Enquanto isso, Sergipe protagoniza um drama respiratório: a Fiocruz alertou sobre o crescimento de casos de síndrome respiratória aguda. O ar pesa, os pulmões reclamam e o vento, antes brisa sergipana, agora sopra ameaças invisíveis. Talvez seja um recado da natureza, cansada de ser sufocada pela poluição, pelo descaso e pela pressa humana de lucrar. Enquanto o vírus se alastra, o governo segue sua coreografia de discursos e promessas, deixando a população na clássica espera: “aguardem, estamos monitorando a situação”.

E falando em ventos, uma brisa comercial atravessou os oceanos e trouxe um dilema econômico: o tarifaço de Trump pode aumentar a chegada de produtos chineses ao Brasil.

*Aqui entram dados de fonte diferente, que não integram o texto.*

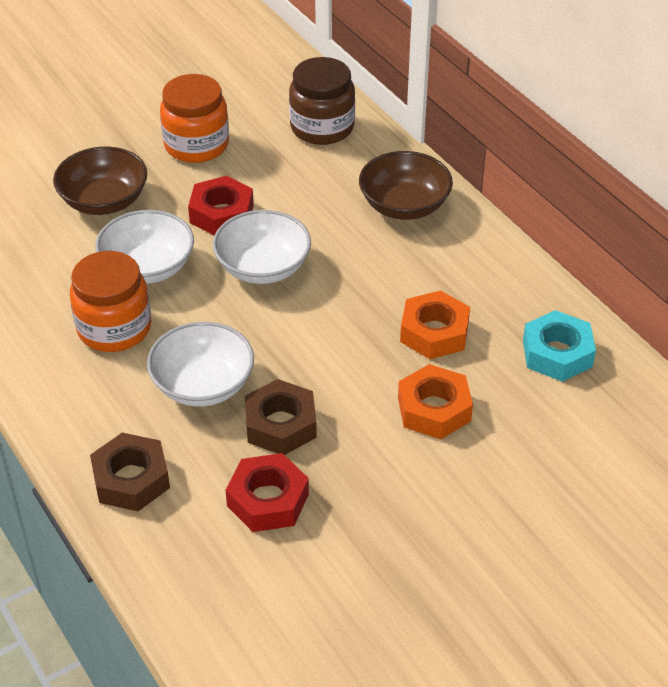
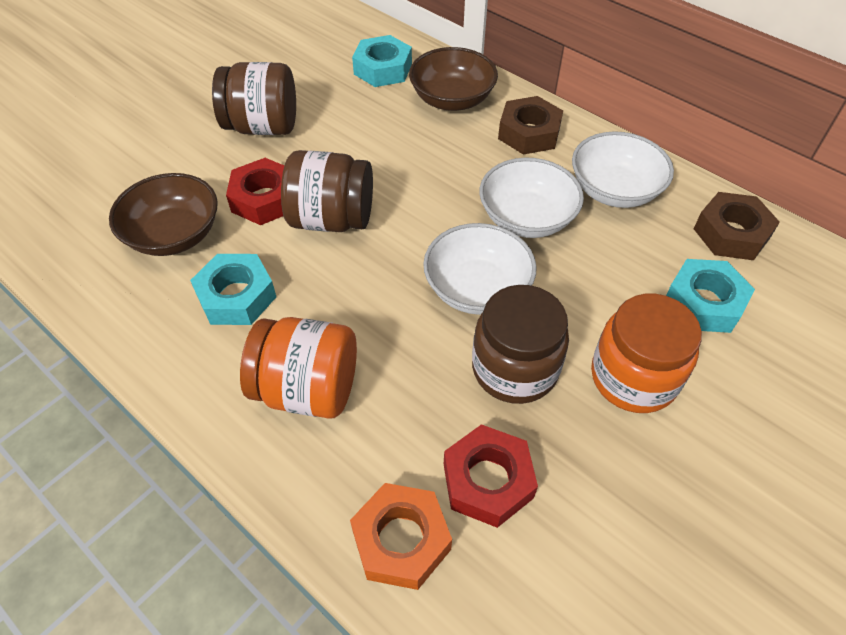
brown jar: 1 -> 3
orange nut: 2 -> 1
turquoise nut: 1 -> 3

Em um primeiro momento, o brasileiro até esfrega as mãos: “finalmente, celulares, roupas e quinquilharias a preço de banana!” Mas no segundo ato da peça, vem o efeito colateral: se a indústria nacional já caminhava com muletas, agora pode precisar de uma cadeira de rodas. O Brasil sempre flutuou entre ser um grande produtor e um eterno consumidor. Agora, pode ser o depósito do excedente chinês, enquanto Trump, com seu jeito peculiar de sacudir o tabuleiro global, brinca de protecionismo.

E por falar nele, o presidente dos memes e dos muros decidiu criar um novo atrito internacional. A Associated Press está processando o governo Trump após ser barrada de eventos por não chamar o Golfo do México de “Golfo da América”. O nomeado patriota de ocasião quer rebatizar mares, reescrever mapas e redefinir a geopolítica com o ego inflado de sempre. Como se um novo nome lavasse a história, como se a tinta da prepotência pudesse apagar a realidade. Mas a imprensa não se cala, e o palco da democracia não aceita scripts censurados.

E assim, mais um dia se despede, carregando manchetes como quem empurra um carrinho de feira: algumas frutas maduras, outras passadas, umas doces, outras ácidas. O Brasil segue seu bailado entre a esperança e o desalento, entre a justiça e a esperteza, entre o progresso e o retrocesso. Que venha o amanhã, com suas novas ironias, seus velhos desafios e suas eternas promessas de mudança.

Porque, no fim das contas, a única certeza é que o roteiro do mundo continuará sendo escrito com tintas de absurdo e pinceladas de esperança.